» Exercise description:
When the line with "Click the plus  or" turns up below, begin repeating exactly, and carry on through the line with "## Project Overview"; no pictures go into the copy.

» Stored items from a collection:
++++++
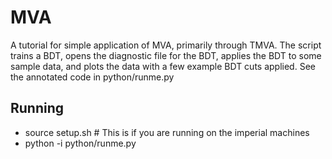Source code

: # MVA

A tutorial for simple application of MVA, primarily through TMVA. The script trains a BDT, opens the diagnostic file for the BDT, applies the BDT to some sample data, and plots the data with a few example BDT cuts applied. See the annotated code in python/runme.py

## Running
  * source setup.sh # This is if you are running on the imperial machines
  * python -i python/runme.py
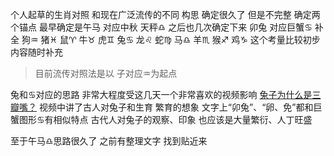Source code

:个人起草的生肖对照 和现在广泛流传的不同
构思 确定很久了 但是不完整
确定两个锚点 最早确定是午马 对应中秋 天秤♎︎
之后也几次确定下来 卯兔 对应巨蟹♋︎
补全
狗♒︎ 猪♓︎ 鼠♈︎ 牛♉︎ 虎♊︎ 兔♋︎
龙♌︎ 蛇♍︎ 马♎︎ 羊♏︎ 猴♐︎ 鸡♑︎
这个考量比较初步 内容随时补充

>目前流传对照法是以 子对应♒︎为起点

兔和♋︎对应的思路
非常大程度受这几天一个非常喜欢的视频影响
[兔子为什么是三瓣嘴？](https://b23.tv/fND7pTA)
视频中讲了古人对兔子和生育 繁育的想象
文字上“卯兔”、“卵、免”都和巨蟹图形♋︎有相似特点
古代人对兔子的观察、印象 也应该是大量繁衍、人丁旺盛

至于午马♎︎思路很久了
之前有整理文字 找到贴近来
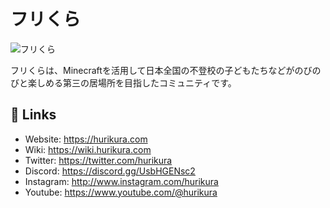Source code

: # フリくら

![フリくら](https://user-images.githubusercontent.com/91340399/200746277-2c1cdabe-9fee-416a-be2e-bc30b1ebbc99.png)

フリくらは、Minecraftを活用して日本全国の不登校の子どもたちなどがのびのびと楽しめる第三の居場所を目指したコミュニティです。

## 🔗 Links

* Website: https://hurikura.com
* Wiki: https://wiki.hurikura.com
* Twitter: https://twitter.com/hurikura
* Discord: https://discord.gg/UsbHGENsc2
* Instagram: http://www.instagram.com/hurikura
* Youtube: https://www.youtube.com/@hurikura
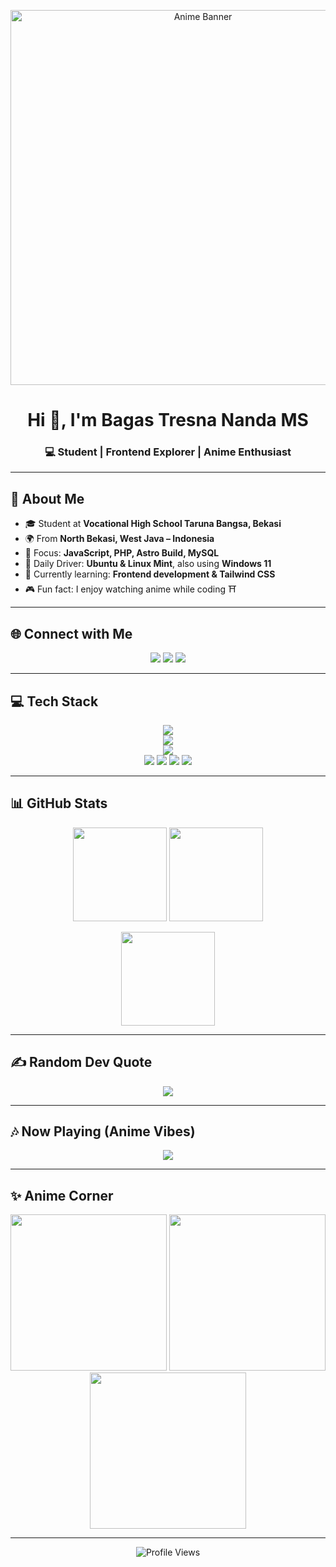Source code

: <!-- Profile README BagasHtml -->

<!-- Banner Anime -->
<p align="center">
  <img src="https://i.waifu.pics/ny~.gif" width="600" alt="Anime Banner">
</p>

<h1 align="center">Hi 👋, I'm Bagas Tresna Nanda MS</h1>
<h3 align="center">💻 Student | Frontend Explorer | Anime Enthusiast</h3>

---

## 🌸 About Me
- 🎓 Student at **Vocational High School Taruna Bangsa, Bekasi**
- 🌍 From **North Bekasi, West Java – Indonesia**
- 🚀 Focus: **JavaScript, PHP, Astro Build, MySQL**
- 🐧 Daily Driver: **Ubuntu & Linux Mint**, also using **Windows 11**
- 🌱 Currently learning: **Frontend development & Tailwind CSS**
- 🎮 Fun fact: I enjoy watching anime while coding ⛩️

---

## 🌐 Connect with Me
<p align="center">
  <a href="https://instagram.com/bagas_tresnaa_"><img src="https://skillicons.dev/icons?i=instagram" /></a>
  <a href="https://tiktok.com/@BagasHtml"><img src="https://skillicons.dev/icons?i=tiktok" /></a>
  <a href="mailto:bagashtml369@gmail.com"><img src="https://skillicons.dev/icons?i=gmail" /></a>
</p>

---

## 💻 Tech Stack
<p align="center">
  <!-- Languages -->
  <img src="https://skillicons.dev/icons?i=js,php,html,css,bootstrap,astro,nodejs,npm" />
  <br/>
  <!-- Databases -->
  <img src="https://skillicons.dev/icons?i=mysql,mariadb" />
  <br/>
  <!-- Tools -->
  <img src="https://skillicons.dev/icons?i=vercel,apache,linux,ubuntu" />
  <br/>
  <!-- Extra -->
  <img src="https://img.shields.io/badge/XAMPP-FB7A24?style=for-the-badge&logo=xampp&logoColor=white" />
  <img src="https://img.shields.io/badge/Windows%2011-0078D6?style=for-the-badge&logo=windows11&logoColor=white" />
  <img src="https://img.shields.io/badge/Linux%20Mint-87CF3E?style=for-the-badge&logo=linux-mint&logoColor=white" />
  <img src="https://img.shields.io/badge/Canva-%2300C4CC.svg?style=for-the-badge&logo=Canva&logoColor=white" />
</p>

---

## 📊 GitHub Stats
<p align="center">
  <img src="https://github-readme-stats.vercel.app/api?username=BagasHtml&theme=tokyonight&hide_border=true&show_icons=true" height="150"/>
  <img src="https://nirzak-streak-stats.vercel.app/?user=BagasHtml&theme=tokyonight&hide_border=true" height="150"/>
</p>

<p align="center">
  <img src="https://github-readme-stats.vercel.app/api/top-langs/?username=BagasHtml&theme=tokyonight&hide_border=true&layout=compact" height="150"/>
</p>

---

## ✍️ Random Dev Quote
<p align="center">
  <img src="https://quotes-github-readme.vercel.app/api?type=horizontal&theme=merko" />
</p>

---

## 🎶 Now Playing (Anime Vibes)
<p align="center">
  <img src="https://spotify-github-profile.kittinanx.vercel.app/api/view?uid=31ht5k4kkzntzuw2d5i5ir3r2vpm&cover_image=true&theme=default&show_offline=true&background_color=121212&interchange=true&bar_color=53b14f&bar_color_cover=true" />
</p>

---

## ✨ Anime Corner
<p align="center">
  <img src="https://i.waifu.pics/Kd8UQgb.gif" width="250">
  <img src="https://i.waifu.pics/Lv46nBL.gif" width="250">
  <img src="https://i.waifu.pics/~9bX6~v.gif" width="250">
</p>

---

<p align="center"> 
  <img src="https://visitcount.itsvg.in/api?id=BagasHtml&icon=2&color=6" alt="Profile Views" /> 
</p>
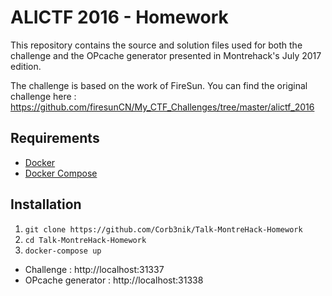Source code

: # ALICTF 2016 - Homework

This repository contains the source and solution files used for both the challenge and the OPcache generator presented in Montrehack's July 2017 edition.

The challenge is based on the work of FireSun. You can find the original challenge here : https://github.com/firesunCN/My_CTF_Challenges/tree/master/alictf_2016

## Requirements
- [Docker](https://www.docker.com/)
- [Docker Compose](https://docs.docker.com/compose/)

## Installation
1. `git clone https://github.com/Corb3nik/Talk-MontreHack-Homework`
2. `cd Talk-MontreHack-Homework`
3. `docker-compose up`

- Challenge : http://localhost:31337
- OPcache generator : http://localhost:31338
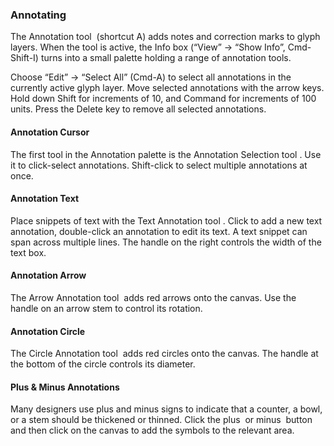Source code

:### Annotating

The Annotation tool  (shortcut A) adds notes and correction marks to glyph layers.
When the tool is active, the Info box (“View” → “Show Info”, Cmd-Shift-I) turns into a small palette holding a range of annotation tools.

Choose “Edit” → “Select All” (Cmd-A) to select all annotations in the currently active glyph layer.
Move selected annotations with the arrow keys.
Hold down Shift for increments of 10, and Command for increments of 100 units.
Press the Delete key to remove all selected annotations.

#### Annotation Cursor

The first tool in the Annotation palette is the Annotation Selection tool .
Use it to click-select annotations.
Shift-click to select multiple annotations at once.

#### Annotation Text

Place snippets of text with the Text Annotation tool .
Click to add a new text annotation, double-click an annotation to edit its text.
A text snippet can span across multiple lines.
The handle on the right controls the width of the text box.

#### Annotation Arrow

The Arrow Annotation tool  adds red arrows onto the canvas.
Use the handle on an arrow stem to control its rotation.

#### Annotation Circle

The Circle Annotation tool  adds red circles onto the canvas.
The handle at the bottom of the circle controls its diameter.

#### Plus & Minus Annotations

Many designers use plus and minus signs to indicate that a counter, a bowl, or a stem should be thickened or thinned.
Click the plus  or minus  button and then click on the canvas to add the symbols to the relevant area.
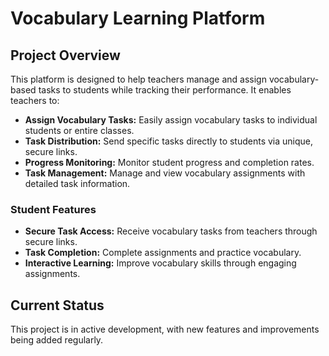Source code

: # Vocabulary Learning Platform

## Project Overview

This platform is designed to help teachers manage and assign vocabulary-based tasks to students while tracking their performance. It enables teachers to:

- **Assign Vocabulary Tasks:** Easily assign vocabulary tasks to individual students or entire classes.
- **Task Distribution:** Send specific tasks directly to students via unique, secure links.
- **Progress Monitoring:** Monitor student progress and completion rates.
- **Task Management:** Manage and view vocabulary assignments with detailed task information.

### Student Features
- **Secure Task Access:** Receive vocabulary tasks from teachers through secure links.
- **Task Completion:** Complete assignments and practice vocabulary.
- **Interactive Learning:** Improve vocabulary skills through engaging assignments.

## Current Status
This project is in active development, with new features and improvements being added regularly.

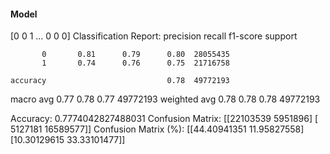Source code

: #### Model
[0 0 1 ... 0 0 0]
Classification Report:
              precision    recall  f1-score   support

           0       0.81      0.79      0.80  28055435
           1       0.74      0.76      0.75  21716758

    accuracy                           0.78  49772193
   macro avg       0.77      0.78      0.77  49772193
weighted avg       0.78      0.78      0.78  49772193

Accuracy: 0.7774042827488031
Confusion Matrix:
[[22103539  5951896]
 [ 5127181 16589577]]
Confusion Matrix (%):
[[44.40941351 11.95827558]
 [10.30129615 33.33101477]]
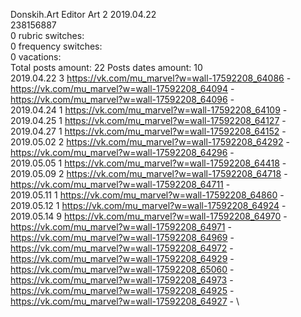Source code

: Donskih.Art	Editor Art 2 2019.04.22\
238156887\
0 rubric switches:\
0 frequency switches:\
0 vacations:\
Total posts amount: 22	Posts dates amount: 10\
2019.04.22 3 https://vk.com/mu_marvel?w=wall-17592208_64086 - https://vk.com/mu_marvel?w=wall-17592208_64094 - https://vk.com/mu_marvel?w=wall-17592208_64096 - \
2019.04.24 1 https://vk.com/mu_marvel?w=wall-17592208_64109 - \
2019.04.25 1 https://vk.com/mu_marvel?w=wall-17592208_64127 - \
2019.04.27 1 https://vk.com/mu_marvel?w=wall-17592208_64152 - \
2019.05.02 2 https://vk.com/mu_marvel?w=wall-17592208_64292 - https://vk.com/mu_marvel?w=wall-17592208_64296 - \
2019.05.05 1 https://vk.com/mu_marvel?w=wall-17592208_64418 - \
2019.05.09 2 https://vk.com/mu_marvel?w=wall-17592208_64718 - https://vk.com/mu_marvel?w=wall-17592208_64711 - \
2019.05.11 1 https://vk.com/mu_marvel?w=wall-17592208_64860 - \
2019.05.12 1 https://vk.com/mu_marvel?w=wall-17592208_64924 - \
2019.05.14 9 https://vk.com/mu_marvel?w=wall-17592208_64970 - https://vk.com/mu_marvel?w=wall-17592208_64971 - https://vk.com/mu_marvel?w=wall-17592208_64969 - https://vk.com/mu_marvel?w=wall-17592208_64972 - https://vk.com/mu_marvel?w=wall-17592208_64929 - https://vk.com/mu_marvel?w=wall-17592208_65060 - https://vk.com/mu_marvel?w=wall-17592208_64973 - https://vk.com/mu_marvel?w=wall-17592208_64925 - https://vk.com/mu_marvel?w=wall-17592208_64927 - \
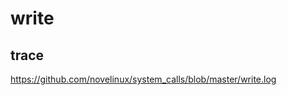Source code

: write
========================================

trace
-----------------------------------------

https://github.com/novelinux/system_calls/blob/master/write.log

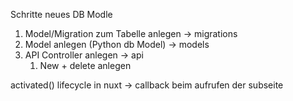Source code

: Schritte neues DB Modle
1. Model/Migration zum Tabelle anlegen -> migrations
1. Model anlegen (Python db Model) -> models
1. API Controller anlegen -> api
    1. New + delete anlegen


activated() lifecycle in nuxt -> callback beim aufrufen der subseite

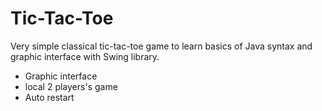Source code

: # Tic-Tac-Toe
Very simple classical tic-tac-toe game to learn basics of Java syntax 
and graphic interface with Swing library.

- Graphic interface
- local 2 players's game
- Auto restart
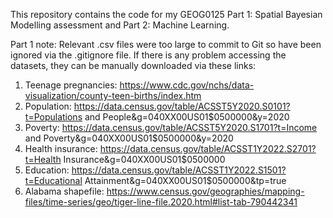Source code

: This repository contains the code for my GEOG0125 Part 1: Spatial Bayesian Modelling assessment and Part 2: Machine Learning. 

Part 1 note:
Relevant .csv files were too large to commit to Git so have been ignored via the .gitignore file. If there is any problem accessing the datasets, they can be manually downloaded via these links:

1. Teenage pregnancies: https://www.cdc.gov/nchs/data-visualization/county-teen-births/index.htm
2. Population: https://data.census.gov/table/ACSST5Y2020.S0101?t=Populations and People&g=040XX00US01$0500000&y=2020
3. Poverty: https://data.census.gov/table/ACSST5Y2020.S1701?t=Income and Poverty&g=040XX00US01$0500000&y=2020
4. Health insurance: https://data.census.gov/table/ACSST1Y2022.S2701?t=Health Insurance&g=040XX00US01$0500000
5. Education: https://data.census.gov/table/ACSST1Y2022.S1501?t=Educational Attainment&g=040XX00US01$0500000&tp=true
6. Alabama shapefile: https://www.census.gov/geographies/mapping-files/time-series/geo/tiger-line-file.2020.html#list-tab-790442341
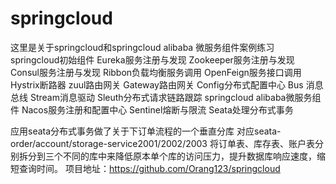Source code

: # springcloud
这里是关于springcloud和springcloud alibaba 微服务组件案例练习
springcloud初始组件
Eureka服务注册与发现 Zookeeper服务注册与发现 Consul服务注册与发现 Ribbon负载均衡服务调用
OpenFeign服务接口调用 Hystrix断路器 zuul路由网关 Gateway路由网关 Config分布式配置中心
Bus 消息总线 Stream消息驱动 Sleuth分布式请求链路跟踪
springcloud alibaba微服务组件
Nacos服务注册和配置中心 Sentinel熔断与限流 Seata处理分布式事务

应用seata分布式事务做了关于下订单流程的一个垂直分库
对应seata-order/account/storage-service2001/2002/2003
将订单表、库存表、账户表分别拆分到三个不同的库中来降低原本单个库的访问压力，提升数据库响应速度，缩短查询时间。
项目地址：https://github.com/Orang123/springcloud
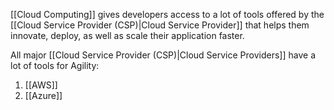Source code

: 
[[Cloud Computing]] gives developers access to a lot of tools offered by the [[Cloud Service Provider (CSP)|Cloud Service Provider]] that helps them innovate, deploy, as well as scale their application faster.

All major [[Cloud Service Provider (CSP)|Cloud Service Providers]] have a lot of tools for Agility:

1. [[AWS]]
2. [[Azure]]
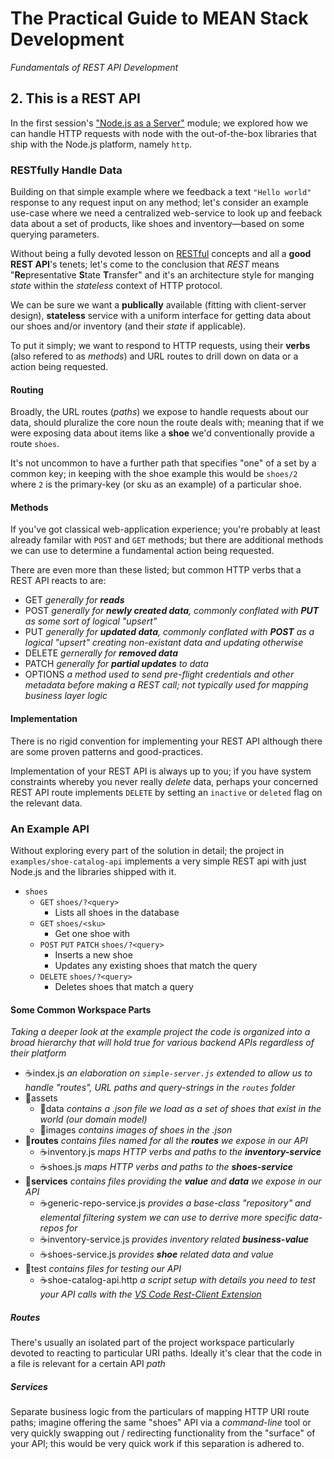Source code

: # The Practical Guide to MEAN Stack Development

*Fundamentals of REST API Development*

## 2. This is a REST API

In the first session's ["Node.js as a Server"](./node-fundamentals/README.md#Nodejs-as-a-Server) module; we explored how we can handle HTTP requests with node with the out-of-the-box libraries that ship with the Node.js platform, namely `http`.

### RESTfully Handle Data

Building on that simple example where we feedback a text `"Hello world"` response to any request input on any method; let's consider an example use-case where we need a centralized web-service to look up and feeback data about a set of products, like shoes and inventory&mdash;based on some querying parameters.

Without being a fully devoted lesson on [RESTful](https://www.mulesoft.com/resources/api/restful-api) concepts and all a **good REST API**'s tenets; let's come to the conclusion that *REST* means "**Re**presentative **S**tate **T**ransfer" and it's an architecture style for manging *state* within the *stateless* context of HTTP protocol.

We can be sure we want a **publically** available (fitting with client-server design), **stateless** service with a uniform interface for getting data about our shoes and/or inventory (and their *state* if applicable).

To put it simply; we want to respond to HTTP requests, using their **verbs** (also refered to as *methods*) and URL routes to drill down on data or a action being requested.

#### Routing

Broadly, the URL routes (*paths*) we expose to handle requests about our data, should pluralize the core noun the route deals with; meaning that if we were exposing data about items like a **shoe** we'd conventionally provide a route `shoes`.

It's not uncommon to have a further path that specifies "one" of a set by a common key; in keeping with the shoe example this would be `shoes/2` where `2` is the primary-key (or sku as an example) of a particular shoe.

#### Methods

If you've got classical web-application experience; you're probably at least already familar with `POST` and `GET` methods; but there are additional methods we can use to determine a fundamental action being requested.

There are even more than these listed; but common HTTP verbs that a REST API reacts to are:

* GET *generally for **reads***
* POST *generally for **newly created data**, commonly conflated with **PUT** as some sort of logical "upsert"*
* PUT *generally for **updated data**, commonly conflated with **POST** as a logical "upsert" creating non-existant data and updating otherwise*
* DELETE *gernerally for **removed data***
* PATCH *generally for **partial updates** to data*
* OPTIONS *a method used to send pre-flight credentials and other metadata before making a REST call; not typically used for mapping business layer logic*

#### Implementation

There is no rigid convention for implementing your REST API although there are some proven patterns and good-practices.

Implementation of your REST API is always up to you; if you have system constraints whereby you never really *delete* data, perhaps your concerned REST API route implements `DELETE` by setting an `inactive` or `deleted` flag on the relevant data.

### An Example API

Without exploring every part of the solution in detail; the project in `examples/shoe-catalog-api` implements a very simple REST api with just Node.js and the libraries shipped with it.

* `shoes`
  * `GET` `shoes/?<query>`
    * Lists all shoes in the database
  * `GET` `shoes/<sku>`
    * Get one shoe with <sku>
  * `POST` `PUT` `PATCH` `shoes/?<query>`
    * Inserts a new shoe
    * Updates any existing shoes that match the query
  * `DELETE` `shoes/?<query>`
    * Deletes shoes that match a query

#### Some Common Workspace Parts

*Taking a deeper look at the example project the code is organized into a broad hierarchy that will hold true for various backend APIs regardless of their platform*

* ☕index.js *an elaboration on `simple-server.js` extended to allow us to handle "routes", URL paths and query-strings in the `routes` folder*
* 📂assets
  * 📁data *contains a .json file we load as a set of shoes that exist in the world (our domain model)*
  * 📁images *contains images of shoes in the .json*
* 📂**routes** *contains files named for all the **routes** we expose in our API*
  * ☕inventory.js *maps HTTP verbs and paths to the **inventory-service***
  * ☕shoes.js *maps HTTP verbs and paths to the **shoes-service***
* 📂**services** *contains files providing the **value** and **data** we expose in our API*
  * ☕generic-repo-service.js *provides a base-class "repository" and elemental filtering system we can use to derrive more specific data-repos for*
  * ☕inventory-service.js *provides inventory related **business-value***
  * ☕shoes-service.js *provides **shoe** related data and value*
* 📂test *contains files for testing our API*
  * ☕shoe-catalog-api.http *a script setup with details you need to test your API calls with the [VS Code Rest-Client Extension](https://marketplace.visualstudio.com/items?itemName=humao.rest-client)*

##### Routes

There's usually an isolated part of the project workspace particularly devoted to reacting to particular URI paths.  Ideally it's clear that the code in a file is relevant for a certain API *path* 

##### Services

Separate business logic from the particulars of mapping HTTP URI route paths; imagine offering the same "shoes" API via a *command-line* tool or very quickly swapping out / redirecting functionality from the "surface" of your API; this would be very quick work if this separation is adhered to.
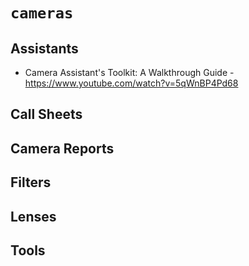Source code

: # `cameras`


## Assistants

  - Camera Assistant's Toolkit: A Walkthrough Guide - https://www.youtube.com/watch?v=5qWnBP4Pd68


## Call Sheets


## Camera Reports


## Filters


## Lenses


## Tools


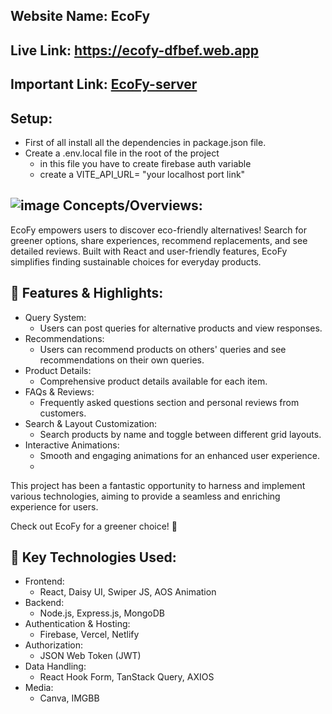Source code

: ## Website Name: EcoFy

## Live Link: https://ecofy-dfbef.web.app

## Important Link: [EcoFy-server](https://github.com/Zakaria-24/EcoFy-server)

## Setup:
   - First of all install all the dependencies in package.json file.
   - Create a .env.local file in the root of the project
     * in this file you have to create firebase auth variable
     * create a VITE_API_URL= "your localhost port link"

## ![image](https://github.com/Zakaria-24/EcoFy-main-Client-Server/assets/155288423/f0e74afb-1479-46bb-8db7-48386e90919b) Concepts/Overviews: 
EcoFy empowers users to discover eco-friendly alternatives! Search for greener options, share experiences, recommend replacements, and see detailed reviews. Built with React and user-friendly features, EcoFy simplifies finding sustainable choices for everyday products.

## 🌟 Features & Highlights:
- Query System:
   * Users can post queries for alternative products and view responses.
- Recommendations:
  * Users can recommend products on others' queries and see recommendations on their own queries.
- Product Details:
  * Comprehensive product details available for each item.
- FAQs & Reviews:
  * Frequently asked questions section and personal reviews from customers.
- Search & Layout Customization:
  * Search products by name and toggle between different grid layouts.
- Interactive Animations:
  * Smooth and engaging animations for an enhanced user experience.
  * 
This project has been a fantastic opportunity to harness and implement various technologies, aiming to provide a seamless and enriching experience for users.

Check out EcoFy for a greener choice! 🌱

## 🔧 Key Technologies Used:
- Frontend:
     * React, Daisy UI, Swiper JS, AOS Animation
- Backend:
     * Node.js, Express.js, MongoDB
- Authentication & Hosting:
     * Firebase, Vercel, Netlify
-  Authorization:
     * JSON Web Token (JWT)
- Data Handling:
     * React Hook Form, TanStack Query, AXIOS
- Media:
     * Canva, IMGBB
++++++
» Solution to this exercise:
Click the plus  or minus  button and then click on the canvas to add the symbols to the relevant area.
Source code

: # Vocabulary Learning Platform

## Project Overview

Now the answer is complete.